異世界住人とは、剣を交えているし、弱いことはわかってるのにな。
「強いでしょ? 私」
「あぁ」
「へへへ・・・世界を守るためだよ」
髪を触りながら、嬉しそうに笑っていた。
「まさか、あのアイリスがこんなに強いなんてな」
「あの、は余計」
十字架から手を放しながら言う。
「ねぇ、魔王ヴィル様」
「ん?」
「これが私なの。びっくりした?」
アイリスが視線を逸らしながら言った。
「ちょっと強くなっただけで、調子に乗るなよ。俺は魔族の王だからな」
「うん、知ってる」
にこっと笑う。
「ドラゴンを倒しても石化の魔法は解けないね?」
アイリスが石像の足元に手を触れる。
「そう簡単に解ける魔法ではない。

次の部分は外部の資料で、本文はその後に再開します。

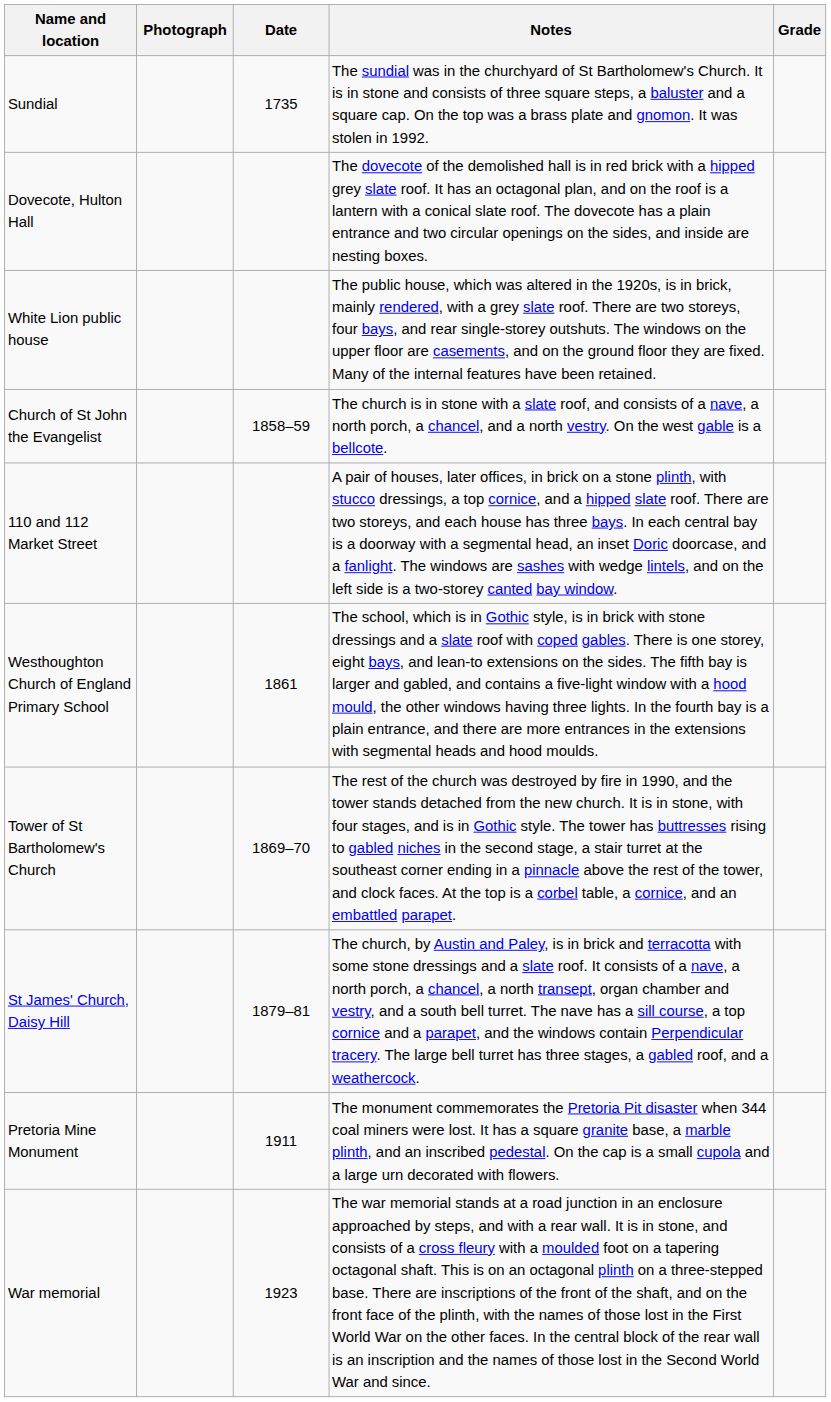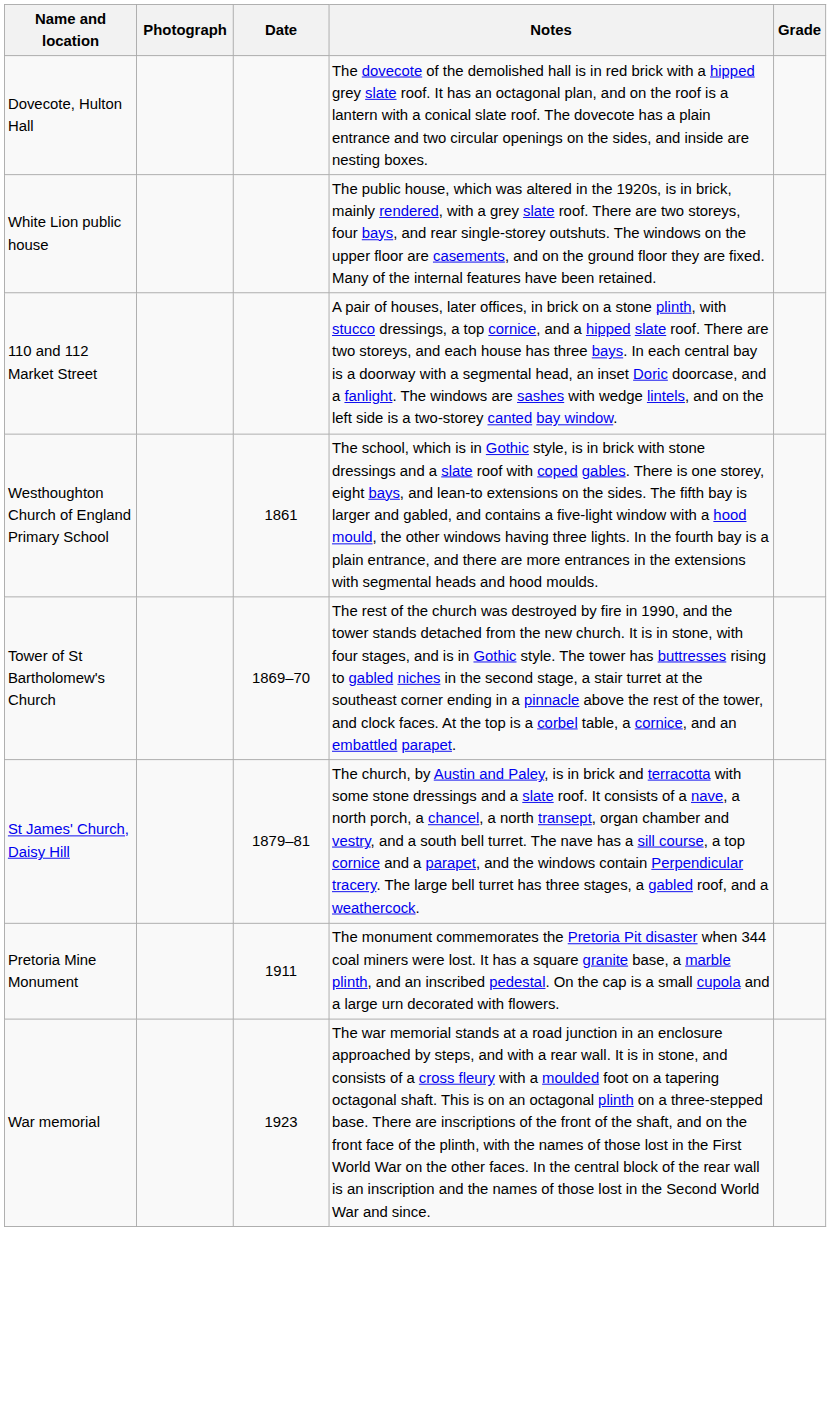- row: Sundial | 1735 | The sundial was in the churchyard of St Bartholomew's Church. It is in stone and consists of three square steps, a baluster and a square cap. On the top was a brass plate and gnomon. It was stolen in 1992.
- row: Church of St John the Evangelist | 1858–59 | The church is in stone with a slate roof, and consists of a nave, a north porch, a chancel, and a north vestry. On the west gable is a bellcote.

まぁ、最強と言われた4人でも異世界のドラゴンには敵わなかったんだろう」
石像を見上げながら言う。
よく見ると、どこかマーリンの面影がある気がした。
「そういえば、どうして、台座に乗ってるのかな?」
「さぁな」
マントに付いた砂埃を払う。
「行くぞ」
「はーい、あ・・・どうか安らかに、アリエル王国の英雄に感謝します」
アイリスが3人の石像の前で十字を切っていた。
「きっと、3人は勇者様を守ったのね。国民を不安にさせないために」
「フン、その思いは、オーディンには重すぎたようだけどな」
オーディンはマリアが死んでから、数か月後、SS級クエストから一人で帰ってきた。
仲間はいなかった。
いつからか、国民の目から逃れるようにクエストをこなしていたのを思い出していた。
俺にはどうでもいい記憶だけどな。
「勇者様は、魔王ヴィル様のお父様なんでしょ?」
「あいつを父親だと思ったことはないし、この先も思うことはない」
「・・・そっか」
アイリスが、タタッと踏み出して近づいて来る。
消えたメタルドラゴンの部屋の先に、道が続いていた。
「本当に、心臓の部分だけしかない。やっぱり、成分が異世界っぽい・・・」
「一応、拾っておくか」
魔力がないことを確認して、心臓の破片を拾い上げた。
明かりに照らすと透き通っていて、血も通っていない。
倒してみると、生命が宿っていたとは思えなかった。
「魔王ヴィル様、見て。階段がずっと続いてるよ」
「あぁ」
「ネズミがいそうで怖いな・・・」
アイリスが肩をすくめる。
「・・・・・・」
動かない石像を見つめた。
誰がここにドラゴンを連れてきたんだろうな。